According to government data released at 3pm, Switzerland's coronavirus tracing app was launched at midnight – meaning it was downloaded at a rate of 10,000 per hour so far.
The app registers when an individual comes into contact with other individuals through a person’s smartphone location systems and bluetooth.
Contact is traced when one person with the app is less than two metres from another person with the app for more than 15 minutes in a 24-hour period.
Such contacts are recorded anonymously on both devices.
If one of those users tests positive for the coronavirus, the person will receive a 'covid code' from the cantonal authorities.
Zero: Null, zéro, zero
How much a coronavirus test will cost if you receive a warning application via the app, after the government pledged to cover the CHF95 cost of each test.
The app itself is also free.
Approximately 20 percent – or one in five – of smartphone users cannot use the app because their phones are too old.
Sang-Il Kim, the Head of Dept.

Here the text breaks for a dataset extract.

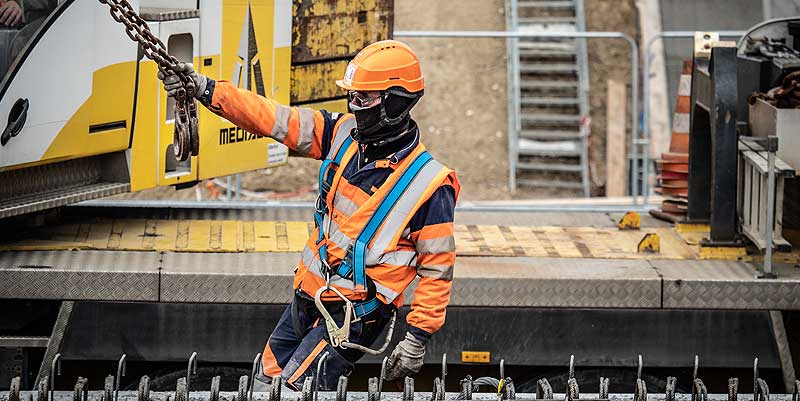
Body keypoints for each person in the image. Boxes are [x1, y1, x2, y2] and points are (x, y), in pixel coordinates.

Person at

Digital Transformation at the BAG, said that this was a rate much higher than in other countries, with Switzerland’s efforts benefitting from the country’s love of new devices.

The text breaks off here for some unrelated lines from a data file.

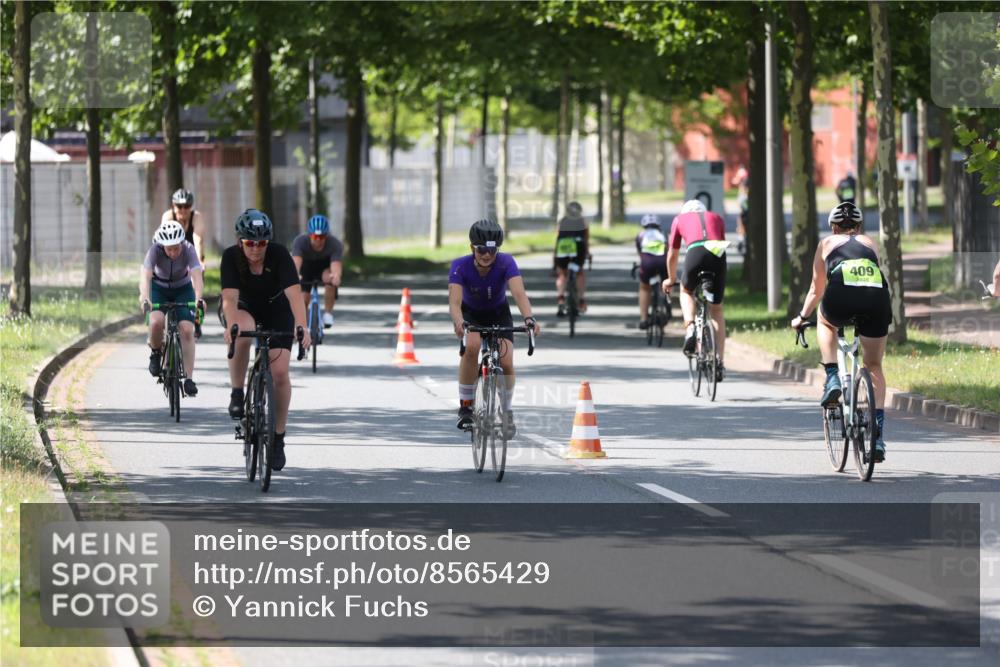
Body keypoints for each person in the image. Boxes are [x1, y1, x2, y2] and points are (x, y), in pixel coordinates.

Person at [791, 201, 892, 462]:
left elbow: (816, 290)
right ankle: (877, 436)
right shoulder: (870, 244)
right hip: (876, 299)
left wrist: (802, 317)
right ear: (859, 226)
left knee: (825, 322)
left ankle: (833, 375)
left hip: (841, 298)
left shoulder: (826, 244)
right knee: (873, 365)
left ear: (834, 227)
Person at [221, 209, 310, 472]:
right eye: (250, 243)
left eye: (261, 243)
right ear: (241, 242)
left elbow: (295, 295)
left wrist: (302, 326)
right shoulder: (230, 257)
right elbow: (229, 299)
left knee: (280, 373)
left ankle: (278, 439)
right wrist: (231, 325)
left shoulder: (280, 255)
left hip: (276, 309)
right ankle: (238, 391)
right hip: (244, 306)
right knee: (242, 333)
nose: (256, 249)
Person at [449, 219, 540, 437]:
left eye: (492, 250)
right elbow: (454, 302)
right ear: (472, 248)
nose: (487, 255)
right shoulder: (460, 265)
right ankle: (466, 406)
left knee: (506, 360)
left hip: (499, 313)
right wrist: (459, 321)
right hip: (470, 314)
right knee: (471, 347)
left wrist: (529, 318)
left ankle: (506, 411)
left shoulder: (506, 262)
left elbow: (519, 293)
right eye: (482, 250)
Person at [662, 199, 729, 381]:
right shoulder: (716, 217)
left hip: (695, 254)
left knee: (686, 291)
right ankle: (719, 362)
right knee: (716, 309)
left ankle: (690, 327)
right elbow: (721, 242)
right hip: (718, 254)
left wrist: (671, 278)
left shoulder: (679, 219)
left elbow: (672, 254)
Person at [140, 220, 205, 396]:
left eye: (176, 248)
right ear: (162, 245)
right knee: (155, 322)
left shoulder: (189, 249)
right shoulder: (155, 250)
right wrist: (145, 297)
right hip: (159, 288)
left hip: (183, 289)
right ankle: (155, 352)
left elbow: (197, 276)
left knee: (186, 330)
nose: (174, 252)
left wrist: (199, 298)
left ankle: (189, 379)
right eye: (169, 248)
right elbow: (145, 276)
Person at [162, 188, 207, 337]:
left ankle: (196, 320)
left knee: (195, 284)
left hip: (191, 257)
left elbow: (198, 239)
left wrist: (199, 261)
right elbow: (164, 243)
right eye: (179, 206)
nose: (183, 210)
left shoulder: (196, 217)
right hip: (172, 258)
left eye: (187, 206)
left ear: (191, 207)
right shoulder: (168, 217)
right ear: (173, 207)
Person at [291, 214, 343, 328]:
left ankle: (328, 314)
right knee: (304, 298)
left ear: (327, 236)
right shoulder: (300, 242)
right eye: (315, 236)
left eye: (322, 237)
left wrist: (336, 276)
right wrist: (294, 276)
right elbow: (296, 263)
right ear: (310, 235)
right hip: (306, 269)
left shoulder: (334, 244)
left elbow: (335, 266)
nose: (318, 240)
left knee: (330, 279)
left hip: (323, 268)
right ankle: (302, 325)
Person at [553, 201, 589, 316]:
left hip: (563, 247)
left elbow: (557, 238)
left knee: (562, 274)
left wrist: (554, 257)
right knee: (579, 273)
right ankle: (582, 300)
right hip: (578, 248)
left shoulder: (562, 221)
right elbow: (586, 239)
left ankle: (561, 299)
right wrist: (587, 253)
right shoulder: (583, 221)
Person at [635, 214, 669, 330]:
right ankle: (666, 302)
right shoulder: (663, 235)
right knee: (667, 282)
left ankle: (643, 319)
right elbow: (668, 251)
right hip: (663, 262)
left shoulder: (640, 235)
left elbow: (641, 254)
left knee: (644, 287)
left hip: (647, 263)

“We are fortunate that only 20 percent of users are technically excluded from the app. In other countries, up to 50 percent of them have smartphones that are too old.”

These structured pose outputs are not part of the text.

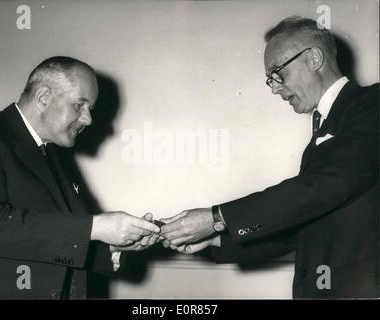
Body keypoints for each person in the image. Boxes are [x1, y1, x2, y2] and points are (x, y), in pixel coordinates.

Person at [160, 16, 379, 298]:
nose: (275, 88)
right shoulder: (324, 128)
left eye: (278, 73)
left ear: (313, 58)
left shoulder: (373, 104)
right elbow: (303, 227)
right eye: (270, 80)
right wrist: (214, 238)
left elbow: (321, 186)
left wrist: (217, 217)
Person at [0, 56, 161, 299]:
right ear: (43, 98)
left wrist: (112, 246)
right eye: (79, 106)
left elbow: (52, 241)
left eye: (89, 110)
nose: (88, 119)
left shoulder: (52, 154)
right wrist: (96, 227)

Users of iPhone 6 and older models cannot use the app.
20 percent (again)
The government is hopeful that around one in five Swiss will download the app. This is much lower than the 60 percent rate which Oxford University said was necessary to ensure the app functioned effectively in society.
Kim said on Thursday that 20 percent was an optimistic goal.
“I would be happy if 20 percent of the smartphones would use the app,” Kim said.
15 to 20 percent
At the launch of the app on Thursday, the Swiss government said around 15 to 20 percent of current covid cases in Switzerland are imported.
While the app functions all across Switzerland, it will not work abroad. Switzerland is trying to work with the EU to develop solutions.
The Swiss R-Rate, or reproductions rate, rose above 1 on June 17th. On June 25th, the government said the rate was still stubbornly stuck above 1.
The basic reproduction number is one way of analysing a disease's ability to spread. It represents the average number of people that a person with coronavirus will pass the virus onto. An R0 (R naught or R zero) of 1 means that each person infected with the virus is passing it on to one other person.